The story: I am facing an issue with large data that using model.predict + a result off-loading callback (to write the results to disk) is giving a much better performance compared to looping over batches and using model.predict_on_batch() or model(input, training=False) with offloading operation. However, model.predict is accumulating the results and causes out-of-memory error.

The request I was wondering if you could add an argument to model.predict that would prevent it from accumulating the model predictions, allowing one to use a callback to handle the results.

Comment From: sonali-kumari1

Hi @ErfanMowlaei - Thanks for reporting this issue! Could you please share a minimal reproducible code to replicate the performance issue and out-of-memory error?

Comment From: ErfanMowlaei

Hi @sonali-kumari1 -

Thank you for your attention. You could use the following code:

import tensorflow as tf
import numpy as np
import time

def build_model(seq_len=1_000_000, channels=3, filters=128):
    return tf.keras.Sequential([
        tf.keras.layers.Conv1D(filters, kernel_size=7, padding='same', activation='relu', input_shape=(seq_len, channels)),
        tf.keras.layers.Conv1D(filters, kernel_size=7, padding='same', activation='relu'),
        tf.keras.layers.Conv1D(filters, kernel_size=7, padding='same', activation='relu'),
    ])


def generate_sequences(n, seq_len=1_000_000, channels=3, seed=42):
    rng = np.random.default_rng(seed)
    return rng.standard_normal(size=(n, seq_len, channels)).astype(np.float32)

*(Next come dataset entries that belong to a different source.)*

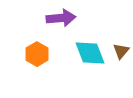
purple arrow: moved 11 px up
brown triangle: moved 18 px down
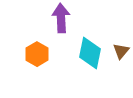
purple arrow: rotated 88 degrees counterclockwise
cyan diamond: rotated 32 degrees clockwise
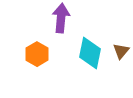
purple arrow: rotated 8 degrees clockwise
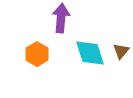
cyan diamond: rotated 28 degrees counterclockwise
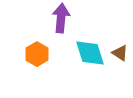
brown triangle: moved 1 px left, 2 px down; rotated 36 degrees counterclockwise
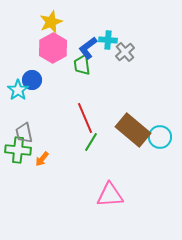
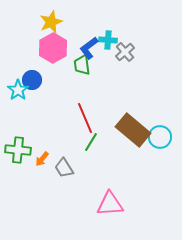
blue L-shape: moved 1 px right
gray trapezoid: moved 40 px right, 35 px down; rotated 20 degrees counterclockwise
pink triangle: moved 9 px down
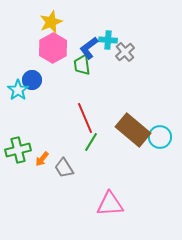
green cross: rotated 20 degrees counterclockwise
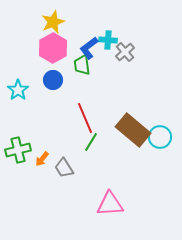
yellow star: moved 2 px right
blue circle: moved 21 px right
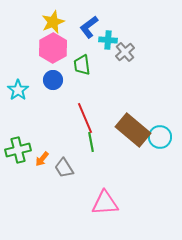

if __name__ == "__main__":
    # Parameters
    n_samples = 50
    seq_len = 1_000_000
    channels = 3

    # Model and data
    model = build_model(seq_len, channels)
    data = generate_sequences(n_samples, seq_len, channels)

    # tf.data.Dataset pipeline
    dataset = tf.data.Dataset.from_tensor_slices(data).batch(1)

    # warm up
    model.predict_on_batch(next(iter(dataset)))
    # Benchmark model.predict_on_batch
    start = time.time()
    for batch in dataset:
        model.predict_on_batch(batch)
    end = time.time()
    print(f"model.predict_on_batch (manual batch): {end - start:.2f} seconds", flush=True)

    # Benchmark model.predict
    model.predict(dataset)

Here's the output:

model.predict_on_batch (manual batch): 7.00 seconds 50/50 ━━━━━━━━━━━━━━━━━━━━ 4s 84ms/step

If you increase the number of samples (e.g., 200), model.predict(...) causes OOM error on an NVIDIA A100 80GB GPU because of prediction accumulation.